Text extracted from each page ->

[Start of Attachment]

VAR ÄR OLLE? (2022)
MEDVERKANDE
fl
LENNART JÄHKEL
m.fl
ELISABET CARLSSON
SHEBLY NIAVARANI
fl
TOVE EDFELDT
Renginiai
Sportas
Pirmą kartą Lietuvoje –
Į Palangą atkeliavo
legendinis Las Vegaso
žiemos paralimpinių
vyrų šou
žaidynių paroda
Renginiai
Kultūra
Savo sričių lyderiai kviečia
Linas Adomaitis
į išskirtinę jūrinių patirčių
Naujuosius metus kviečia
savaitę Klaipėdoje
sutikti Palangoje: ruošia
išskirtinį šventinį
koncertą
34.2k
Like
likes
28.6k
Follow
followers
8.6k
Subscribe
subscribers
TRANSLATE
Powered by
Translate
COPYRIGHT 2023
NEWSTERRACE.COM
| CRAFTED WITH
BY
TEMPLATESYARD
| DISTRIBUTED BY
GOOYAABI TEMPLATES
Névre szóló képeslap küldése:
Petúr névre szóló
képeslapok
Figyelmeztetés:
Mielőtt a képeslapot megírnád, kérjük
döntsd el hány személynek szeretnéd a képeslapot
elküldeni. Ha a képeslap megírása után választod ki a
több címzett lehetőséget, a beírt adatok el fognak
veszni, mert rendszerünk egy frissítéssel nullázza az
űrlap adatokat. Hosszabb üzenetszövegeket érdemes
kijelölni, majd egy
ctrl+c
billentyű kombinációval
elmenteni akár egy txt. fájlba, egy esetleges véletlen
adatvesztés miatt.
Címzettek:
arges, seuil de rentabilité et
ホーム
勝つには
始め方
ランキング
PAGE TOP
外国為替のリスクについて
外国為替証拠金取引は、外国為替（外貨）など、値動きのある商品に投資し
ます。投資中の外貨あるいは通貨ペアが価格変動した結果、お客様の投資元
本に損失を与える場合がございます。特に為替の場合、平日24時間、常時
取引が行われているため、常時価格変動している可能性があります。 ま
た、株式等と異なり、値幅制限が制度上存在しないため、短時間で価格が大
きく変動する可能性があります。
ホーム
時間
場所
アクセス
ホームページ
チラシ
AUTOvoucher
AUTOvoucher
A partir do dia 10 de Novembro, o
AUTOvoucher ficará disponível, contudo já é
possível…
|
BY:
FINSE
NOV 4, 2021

[End of Attachment]

Print every line of the data above without changing anything, keeping the original order.

Exercise solution ->
VAR ÄR OLLE? (2022)
MEDVERKANDE
fl
LENNART JÄHKEL
m.fl
ELISABET CARLSSON
SHEBLY NIAVARANI
fl
TOVE EDFELDT
Renginiai
Sportas
Pirmą kartą Lietuvoje –
Į Palangą atkeliavo
legendinis Las Vegaso
žiemos paralimpinių
vyrų šou
žaidynių paroda
Renginiai
Kultūra
Savo sričių lyderiai kviečia
Linas Adomaitis
į išskirtinę jūrinių patirčių
Naujuosius metus kviečia
savaitę Klaipėdoje
sutikti Palangoje: ruošia
išskirtinį šventinį
koncertą
34.2k
Like
likes
28.6k
Follow
followers
8.6k
Subscribe
subscribers
TRANSLATE
Powered by
Translate
COPYRIGHT 2023
NEWSTERRACE.COM
| CRAFTED WITH
BY
TEMPLATESYARD
| DISTRIBUTED BY
GOOYAABI TEMPLATES
Névre szóló képeslap küldése:
Petúr névre szóló
képeslapok
Figyelmeztetés:
Mielőtt a képeslapot megírnád, kérjük
döntsd el hány személynek szeretnéd a képeslapot
elküldeni. Ha a képeslap megírása után választod ki a
több címzett lehetőséget, a beírt adatok el fognak
veszni, mert rendszerünk egy frissítéssel nullázza az
űrlap adatokat. Hosszabb üzenetszövegeket érdemes
kijelölni, majd egy
ctrl+c
billentyű kombinációval
elmenteni akár egy txt. fájlba, egy esetleges véletlen
adatvesztés miatt.
Címzettek:
arges, seuil de rentabilité et
ホーム
勝つには
始め方
ランキング
PAGE TOP
外国為替のリスクについて
外国為替証拠金取引は、外国為替（外貨）など、値動きのある商品に投資し
ます。投資中の外貨あるいは通貨ペアが価格変動した結果、お客様の投資元
本に損失を与える場合がございます。特に為替の場合、平日24時間、常時
取引が行われているため、常時価格変動している可能性があります。 ま
た、株式等と異なり、値幅制限が制度上存在しないため、短時間で価格が大
きく変動する可能性があります。
ホーム
時間
場所
アクセス
ホームページ
チラシ
AUTOvoucher
AUTOvoucher
A partir do dia 10 de Novembro, o
AUTOvoucher ficará disponível, contudo já é
possível…
|
BY:
FINSE
NOV 4, 2021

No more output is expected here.